Einleitung: Untersuchungen zur Expression von Hämoxygenase-(HO)-1 nehmen derzeit einen wichtigen Platz, vor allem in verschiedenen Modellen von oxidativem Stress und Entzündungsreaktionen in der Leber, ein. Hierbei werden jeweils unterschiedliche Metalloporphyrine (MP) wie SnPP-IX oder SnMP-IX zur funktionellen Blockade der HO-1 Aktivität eingesetzt, ohne dass deren Begleiteffekte, Spezifität oder deren Aktivität eigens in- vivo untersucht wurde. Aus in-vitro Untersuchungen geht hervor, dass CrMP ein idealer HO-1 Inhibitor ohne Beeinflussung anderer Enzymsysteme wie z.B. iNOS wäre. Ziel dieser Untersuchung war es deshalb, die drei MP SnPP-IX, SnMP-IX und CrMP hinsichtlich ihrer hämodynamischen Akuteffekte, der Hepatotoxizität, und ihrer Effektivität zu untersuchen.

Material und Methoden: 15 männliche Sprague Dawley Ratten (SPDR) erhielten zunächst nach arterieller Kanülierung entweder 10µmol/kgBW SnMP-IX, 10 µmol/kgBW SnPP-IX oder 40µmol/kgBW CrMP. Anschließend erfolgte eine Messung des mittleren arteriellen Blutdrucks. Anschließend wurde einecEpifluoreszenz-Intravitalmikroskopie (IVM) der Leber und zuletzt eine Blutabnahme mit Bestimmung der Leberenzyme durchgeführt.
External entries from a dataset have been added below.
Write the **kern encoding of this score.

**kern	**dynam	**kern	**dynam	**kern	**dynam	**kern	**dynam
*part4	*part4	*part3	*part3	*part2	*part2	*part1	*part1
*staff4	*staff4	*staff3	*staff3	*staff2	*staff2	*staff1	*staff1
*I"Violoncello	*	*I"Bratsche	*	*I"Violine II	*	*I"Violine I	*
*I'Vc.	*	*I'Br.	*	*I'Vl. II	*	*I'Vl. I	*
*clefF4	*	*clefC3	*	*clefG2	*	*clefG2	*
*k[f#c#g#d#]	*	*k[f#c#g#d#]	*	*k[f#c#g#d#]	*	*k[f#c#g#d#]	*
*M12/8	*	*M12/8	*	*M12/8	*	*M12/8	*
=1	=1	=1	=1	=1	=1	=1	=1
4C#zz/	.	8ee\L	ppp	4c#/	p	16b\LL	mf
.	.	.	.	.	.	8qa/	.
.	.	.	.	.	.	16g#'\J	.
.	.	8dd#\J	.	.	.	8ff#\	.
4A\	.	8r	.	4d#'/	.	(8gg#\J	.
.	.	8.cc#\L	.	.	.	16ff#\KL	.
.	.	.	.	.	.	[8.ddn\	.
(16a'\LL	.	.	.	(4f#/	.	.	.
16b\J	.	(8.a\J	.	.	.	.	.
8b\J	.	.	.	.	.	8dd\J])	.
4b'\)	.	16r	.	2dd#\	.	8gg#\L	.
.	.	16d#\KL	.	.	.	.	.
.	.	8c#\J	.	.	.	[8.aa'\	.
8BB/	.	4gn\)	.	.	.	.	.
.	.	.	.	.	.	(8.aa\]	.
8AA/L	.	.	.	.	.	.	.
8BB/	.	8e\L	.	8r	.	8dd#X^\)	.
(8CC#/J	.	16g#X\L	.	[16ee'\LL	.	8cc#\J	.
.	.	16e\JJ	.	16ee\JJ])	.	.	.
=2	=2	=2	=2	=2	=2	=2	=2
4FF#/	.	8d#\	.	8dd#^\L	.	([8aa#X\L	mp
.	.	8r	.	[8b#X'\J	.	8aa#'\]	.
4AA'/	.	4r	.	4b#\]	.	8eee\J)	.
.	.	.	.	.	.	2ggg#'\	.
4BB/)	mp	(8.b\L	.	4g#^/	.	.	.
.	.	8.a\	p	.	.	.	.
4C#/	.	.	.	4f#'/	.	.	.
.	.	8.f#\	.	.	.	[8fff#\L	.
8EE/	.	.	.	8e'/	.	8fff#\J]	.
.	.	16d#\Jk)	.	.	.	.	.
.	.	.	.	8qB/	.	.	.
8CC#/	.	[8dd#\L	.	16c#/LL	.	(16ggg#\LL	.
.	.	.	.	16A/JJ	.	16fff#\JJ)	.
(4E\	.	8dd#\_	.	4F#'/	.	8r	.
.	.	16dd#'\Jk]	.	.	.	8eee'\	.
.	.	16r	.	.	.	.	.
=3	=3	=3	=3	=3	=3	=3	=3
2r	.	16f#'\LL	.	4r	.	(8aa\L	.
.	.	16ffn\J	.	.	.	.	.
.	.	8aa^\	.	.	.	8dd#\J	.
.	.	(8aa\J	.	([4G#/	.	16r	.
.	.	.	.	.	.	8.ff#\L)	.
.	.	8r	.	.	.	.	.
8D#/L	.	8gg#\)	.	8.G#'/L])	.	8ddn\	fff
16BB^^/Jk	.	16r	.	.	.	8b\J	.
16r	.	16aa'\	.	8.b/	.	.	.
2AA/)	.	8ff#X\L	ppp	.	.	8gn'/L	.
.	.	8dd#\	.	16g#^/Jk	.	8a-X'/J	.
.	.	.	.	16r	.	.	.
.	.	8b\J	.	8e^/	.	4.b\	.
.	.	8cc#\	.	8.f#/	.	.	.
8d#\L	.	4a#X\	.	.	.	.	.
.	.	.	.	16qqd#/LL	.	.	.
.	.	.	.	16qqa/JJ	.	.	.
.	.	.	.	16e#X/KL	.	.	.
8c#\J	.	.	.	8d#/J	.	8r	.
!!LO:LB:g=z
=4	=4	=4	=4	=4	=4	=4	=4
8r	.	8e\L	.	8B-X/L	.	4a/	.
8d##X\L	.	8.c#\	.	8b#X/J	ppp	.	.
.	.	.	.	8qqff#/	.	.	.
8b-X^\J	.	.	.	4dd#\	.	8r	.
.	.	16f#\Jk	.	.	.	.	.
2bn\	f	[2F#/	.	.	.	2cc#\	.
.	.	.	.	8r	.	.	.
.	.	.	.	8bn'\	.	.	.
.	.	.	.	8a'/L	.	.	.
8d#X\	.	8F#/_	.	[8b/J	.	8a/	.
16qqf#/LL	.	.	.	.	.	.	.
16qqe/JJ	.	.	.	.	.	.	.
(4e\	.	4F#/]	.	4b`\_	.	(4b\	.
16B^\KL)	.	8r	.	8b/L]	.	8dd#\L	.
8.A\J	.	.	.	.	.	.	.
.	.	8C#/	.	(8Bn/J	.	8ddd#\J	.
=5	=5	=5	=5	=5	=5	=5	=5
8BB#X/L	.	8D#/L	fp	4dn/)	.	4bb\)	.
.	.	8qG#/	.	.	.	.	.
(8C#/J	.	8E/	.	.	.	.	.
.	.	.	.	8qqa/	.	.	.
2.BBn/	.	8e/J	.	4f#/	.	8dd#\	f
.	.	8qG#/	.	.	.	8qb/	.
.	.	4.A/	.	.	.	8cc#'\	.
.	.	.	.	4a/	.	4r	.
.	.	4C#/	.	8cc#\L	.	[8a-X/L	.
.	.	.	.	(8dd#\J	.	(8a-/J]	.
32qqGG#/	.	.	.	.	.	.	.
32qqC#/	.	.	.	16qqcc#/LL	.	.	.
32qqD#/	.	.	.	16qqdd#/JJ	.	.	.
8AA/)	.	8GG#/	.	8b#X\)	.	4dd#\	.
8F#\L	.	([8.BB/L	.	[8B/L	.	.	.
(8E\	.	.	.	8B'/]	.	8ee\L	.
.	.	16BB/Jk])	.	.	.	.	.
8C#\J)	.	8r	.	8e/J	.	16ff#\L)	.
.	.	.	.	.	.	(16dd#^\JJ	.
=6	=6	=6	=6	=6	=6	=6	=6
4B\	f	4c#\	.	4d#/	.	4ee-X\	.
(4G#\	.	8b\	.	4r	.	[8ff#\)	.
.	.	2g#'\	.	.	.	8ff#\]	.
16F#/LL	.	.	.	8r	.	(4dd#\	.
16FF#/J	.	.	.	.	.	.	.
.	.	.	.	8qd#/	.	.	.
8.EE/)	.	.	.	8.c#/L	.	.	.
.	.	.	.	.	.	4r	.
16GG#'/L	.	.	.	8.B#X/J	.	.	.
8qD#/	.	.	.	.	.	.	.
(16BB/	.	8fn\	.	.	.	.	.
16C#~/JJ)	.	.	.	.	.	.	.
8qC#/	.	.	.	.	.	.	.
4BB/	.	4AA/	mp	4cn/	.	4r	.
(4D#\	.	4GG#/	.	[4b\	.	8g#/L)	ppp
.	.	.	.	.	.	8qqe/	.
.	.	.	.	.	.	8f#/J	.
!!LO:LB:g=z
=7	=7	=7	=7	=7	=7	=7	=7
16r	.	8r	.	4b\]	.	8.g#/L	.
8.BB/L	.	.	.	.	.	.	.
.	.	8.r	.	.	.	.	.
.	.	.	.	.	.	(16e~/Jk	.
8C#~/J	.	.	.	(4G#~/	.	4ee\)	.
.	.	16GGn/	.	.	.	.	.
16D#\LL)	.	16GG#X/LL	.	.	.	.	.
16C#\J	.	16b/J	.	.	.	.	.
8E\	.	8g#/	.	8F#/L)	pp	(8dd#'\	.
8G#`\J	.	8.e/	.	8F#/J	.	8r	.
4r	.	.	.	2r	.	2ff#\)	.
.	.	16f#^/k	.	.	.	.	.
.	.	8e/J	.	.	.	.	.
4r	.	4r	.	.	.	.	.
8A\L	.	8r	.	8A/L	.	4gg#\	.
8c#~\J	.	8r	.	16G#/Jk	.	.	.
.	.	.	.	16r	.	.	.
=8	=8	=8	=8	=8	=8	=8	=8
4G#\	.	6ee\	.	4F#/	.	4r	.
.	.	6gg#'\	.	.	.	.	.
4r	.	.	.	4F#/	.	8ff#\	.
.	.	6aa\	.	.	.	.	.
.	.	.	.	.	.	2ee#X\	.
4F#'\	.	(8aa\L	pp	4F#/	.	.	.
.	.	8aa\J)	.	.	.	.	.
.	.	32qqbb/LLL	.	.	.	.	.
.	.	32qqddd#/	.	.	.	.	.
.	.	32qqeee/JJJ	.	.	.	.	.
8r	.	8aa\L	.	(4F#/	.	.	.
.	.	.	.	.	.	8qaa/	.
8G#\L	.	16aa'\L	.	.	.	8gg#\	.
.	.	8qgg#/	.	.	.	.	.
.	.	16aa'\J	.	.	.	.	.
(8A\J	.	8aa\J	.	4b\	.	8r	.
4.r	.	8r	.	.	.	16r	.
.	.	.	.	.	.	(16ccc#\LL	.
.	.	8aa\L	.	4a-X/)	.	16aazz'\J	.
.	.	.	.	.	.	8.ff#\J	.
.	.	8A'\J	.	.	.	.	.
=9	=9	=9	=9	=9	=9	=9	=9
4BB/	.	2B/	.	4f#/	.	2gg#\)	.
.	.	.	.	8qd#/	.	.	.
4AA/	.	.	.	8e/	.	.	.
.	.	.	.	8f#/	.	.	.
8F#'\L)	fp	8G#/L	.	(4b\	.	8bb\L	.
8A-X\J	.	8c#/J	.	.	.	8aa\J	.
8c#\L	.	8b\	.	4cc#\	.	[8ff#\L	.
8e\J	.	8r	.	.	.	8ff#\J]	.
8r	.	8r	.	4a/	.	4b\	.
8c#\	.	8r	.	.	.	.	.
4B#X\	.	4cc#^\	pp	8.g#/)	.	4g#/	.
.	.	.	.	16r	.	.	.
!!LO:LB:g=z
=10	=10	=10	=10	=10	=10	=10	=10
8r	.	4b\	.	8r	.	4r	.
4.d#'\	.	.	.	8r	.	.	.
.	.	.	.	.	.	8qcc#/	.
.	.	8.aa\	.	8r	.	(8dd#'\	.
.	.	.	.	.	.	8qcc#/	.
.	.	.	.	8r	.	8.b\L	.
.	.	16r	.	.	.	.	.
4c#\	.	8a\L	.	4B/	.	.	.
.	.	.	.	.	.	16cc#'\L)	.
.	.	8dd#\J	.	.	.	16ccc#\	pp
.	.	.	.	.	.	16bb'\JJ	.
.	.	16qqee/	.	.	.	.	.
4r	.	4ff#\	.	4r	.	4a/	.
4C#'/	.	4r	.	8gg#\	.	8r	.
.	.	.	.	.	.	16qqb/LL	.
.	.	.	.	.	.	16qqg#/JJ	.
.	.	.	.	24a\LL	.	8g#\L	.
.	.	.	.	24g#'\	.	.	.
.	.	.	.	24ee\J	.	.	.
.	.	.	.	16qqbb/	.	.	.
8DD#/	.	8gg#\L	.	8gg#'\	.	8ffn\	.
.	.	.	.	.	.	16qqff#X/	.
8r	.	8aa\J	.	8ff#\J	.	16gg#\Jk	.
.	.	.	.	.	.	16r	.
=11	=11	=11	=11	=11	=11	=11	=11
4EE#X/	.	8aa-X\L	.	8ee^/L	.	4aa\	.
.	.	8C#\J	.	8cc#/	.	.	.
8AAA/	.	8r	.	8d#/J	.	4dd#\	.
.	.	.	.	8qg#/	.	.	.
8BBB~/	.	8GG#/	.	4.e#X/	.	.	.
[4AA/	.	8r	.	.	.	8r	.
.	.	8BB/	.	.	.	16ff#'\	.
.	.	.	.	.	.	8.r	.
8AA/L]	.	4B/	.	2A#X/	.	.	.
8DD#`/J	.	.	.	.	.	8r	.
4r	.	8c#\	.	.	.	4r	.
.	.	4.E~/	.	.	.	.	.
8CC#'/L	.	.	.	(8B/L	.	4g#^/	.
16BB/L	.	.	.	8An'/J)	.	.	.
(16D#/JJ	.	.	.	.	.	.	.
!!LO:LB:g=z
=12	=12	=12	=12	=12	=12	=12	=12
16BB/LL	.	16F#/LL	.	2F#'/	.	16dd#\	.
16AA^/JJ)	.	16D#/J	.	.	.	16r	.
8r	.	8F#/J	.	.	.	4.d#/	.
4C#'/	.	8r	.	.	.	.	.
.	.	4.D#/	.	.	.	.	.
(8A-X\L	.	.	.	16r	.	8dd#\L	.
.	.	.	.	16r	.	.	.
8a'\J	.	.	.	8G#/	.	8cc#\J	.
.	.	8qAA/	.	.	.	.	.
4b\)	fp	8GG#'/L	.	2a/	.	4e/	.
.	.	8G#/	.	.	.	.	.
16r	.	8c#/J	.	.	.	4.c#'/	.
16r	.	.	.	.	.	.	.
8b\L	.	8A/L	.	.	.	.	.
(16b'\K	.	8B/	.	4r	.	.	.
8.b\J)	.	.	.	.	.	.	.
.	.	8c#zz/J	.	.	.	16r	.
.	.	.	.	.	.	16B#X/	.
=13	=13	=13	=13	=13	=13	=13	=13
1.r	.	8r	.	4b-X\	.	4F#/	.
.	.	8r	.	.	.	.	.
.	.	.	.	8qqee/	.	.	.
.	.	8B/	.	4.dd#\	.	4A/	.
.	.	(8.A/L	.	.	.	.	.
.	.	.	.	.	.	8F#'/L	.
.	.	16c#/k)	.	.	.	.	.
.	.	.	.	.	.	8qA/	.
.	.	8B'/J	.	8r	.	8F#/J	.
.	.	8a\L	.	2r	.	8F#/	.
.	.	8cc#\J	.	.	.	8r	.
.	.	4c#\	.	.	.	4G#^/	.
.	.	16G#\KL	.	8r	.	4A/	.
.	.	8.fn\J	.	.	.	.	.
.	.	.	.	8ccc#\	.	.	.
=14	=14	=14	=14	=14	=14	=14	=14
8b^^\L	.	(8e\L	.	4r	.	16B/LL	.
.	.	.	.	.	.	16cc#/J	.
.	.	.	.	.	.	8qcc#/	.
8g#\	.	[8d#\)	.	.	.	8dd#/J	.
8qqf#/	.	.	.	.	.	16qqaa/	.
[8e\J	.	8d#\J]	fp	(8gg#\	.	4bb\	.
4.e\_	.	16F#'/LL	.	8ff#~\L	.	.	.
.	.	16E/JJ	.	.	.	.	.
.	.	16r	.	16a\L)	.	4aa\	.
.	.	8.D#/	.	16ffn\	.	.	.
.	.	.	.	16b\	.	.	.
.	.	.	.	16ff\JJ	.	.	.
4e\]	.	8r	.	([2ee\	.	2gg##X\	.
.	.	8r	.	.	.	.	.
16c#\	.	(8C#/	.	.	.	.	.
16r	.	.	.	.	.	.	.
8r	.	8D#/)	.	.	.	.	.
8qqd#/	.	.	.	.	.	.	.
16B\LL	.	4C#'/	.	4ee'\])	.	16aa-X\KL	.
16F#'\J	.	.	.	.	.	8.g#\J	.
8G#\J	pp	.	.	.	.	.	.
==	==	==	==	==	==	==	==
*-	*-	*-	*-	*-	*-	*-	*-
Ergebnisse: Nachdem alle Tiere mit 40µmol/kgBW CrMP nach spätestens 2 Tagen starben, erfolgte eine Dosisreduktion um die Hälfte, welche mit einer Reduktion der Mortalität um 60% einherging. Nach Gabe von CrMP kam es bereits ab der 9.Minute zu einem signifikanten und andauernden Blutdruckabfall. In der SnPP-IX war nur ein vorübergehender Blutdruckabfall beobachtbar, während SnMP-IX keine signifikanten Auswirkungen auf das Blutdruckverhalten hatte. CrMP war auch von einem deutlichen Anstieg von Transaminasen und LDH vergesellschaftet. In der IVM fand sich eine signifikante Abnahme des sinusoidalen Durchmessers nach CrMP (-7±0,5%) und SnMP-IX (-5±0,2%), begleitet von einer Zunahme der Flussgeschwindigkeit. SnPP-IX führte im Gegensatz zu den beiden anderen MP zu einer deutlichen Zunahme (SnPP: 6±1,6 vs. Sham: 1,1±0,1) nicht perfundierter Sinusoide.

Schlussfolgerung: Trotz der Überlegenheit in in-vitro Untersuchungen, verbietet sich die Anwendung von CrMP aufgrund der zu hohen Toxizität. SnMP-IX und SnPP-IX scheinen bezüglich ihrer Toxizität und Effektivität gleich, bei leicht besserer hämodynamischen Stabilität von SnMP-IX. Darüberhinaus haben die Ergebnisse dieser Arbeit gezeigt, dass auch unter physiologischen Bedingungen eine Blockade der HO-1 zu Veränderungen in der Mirkozirkulation der Leber führt.